Tousseyn Thomas, Thathiah Amantha, Jorissen Ellen, Raemaekers Tim, Konietzko Uwe, Reiss Karina, Maes Elke, Snellinx An, Serneels Lutgarde, Nyabi Omar, Annaert Wim, Saftig Paul, Hartmann Dieter, De Strooper Bart
Center for Human Genetics, Katholieke Universiteit Leuven (K. U. Leuven), Department for Developmental and Molecular Genetics, and Laboratory of Membrane Trafficking, Vlaams Instituut voor Biotechnologie (VIB), K. U. Leuven, B-3000 Leuven, Belgium.
J Biol Chem. 2009 Apr 24;284(17):11738-47. doi: 10.1074/jbc.M805894200. Epub 2009 Feb 11.

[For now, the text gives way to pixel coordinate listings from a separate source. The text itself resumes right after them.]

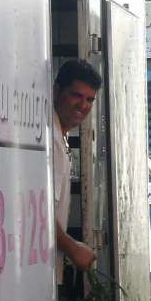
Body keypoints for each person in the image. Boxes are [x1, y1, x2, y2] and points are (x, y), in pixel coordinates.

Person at [52, 59, 102, 274]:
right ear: (57, 91)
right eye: (77, 95)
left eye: (89, 99)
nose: (83, 105)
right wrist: (72, 246)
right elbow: (37, 215)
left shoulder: (60, 136)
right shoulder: (48, 140)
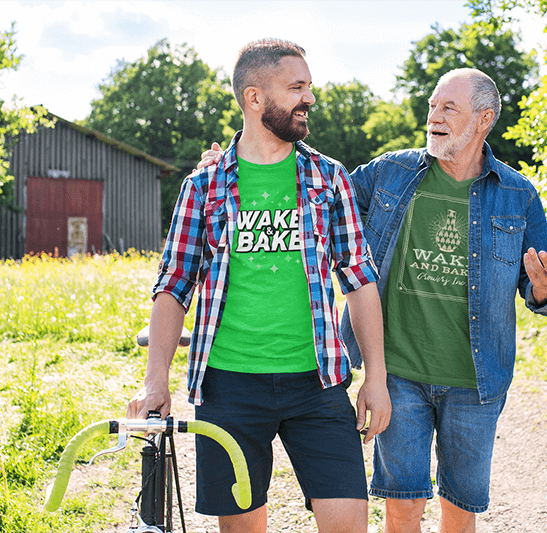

ADAM10 is involved in the proteolytic processing and shedding of proteins such as the amyloid precursor protein (APP), cadherins, and the Notch receptors, thereby initiating the regulated intramembrane proteolysis (RIP) of these proteins. Here, we demonstrate that the sheddase ADAM10 is also subject to RIP. We identify ADAM9 and -15 as the proteases responsible for releasing the ADAM10 ectodomain, and Presenilin/gamma-Secretase as the protease responsible for the release of the ADAM10 intracellular domain (ICD). This domain then translocates to the nucleus and localizes to nuclear speckles, thought to be involved in gene regulation. Thus, ADAM10 performs a dual role in cells, as a metalloprotease when it is membrane-bound, and as a potential signaling protein once cleaved by ADAM9/15 and the gamma-Secretase.
ADAM10参与蛋白质的蛋白水解加工和脱落,如淀粉样前体蛋白(APP)、钙黏蛋白和Notch受体,从而启动这些蛋白质的调节性膜内蛋白水解(RIP)。在此,我们证明了脱落酶ADAM10也会经历RIP。我们确定ADAM9和-15为负责释放ADAM10胞外域的蛋白酶,早老素/γ-分泌酶为负责释放ADAM10细胞内结构域(ICD)的蛋白酶。该结构域随后转移至细胞核并定位于核斑,核斑被认为参与基因调控。因此,ADAM10在细胞中发挥双重作用,膜结合时作为金属蛋白酶,一旦被ADAM9/15和γ-分泌酶切割则作为潜在的信号蛋白。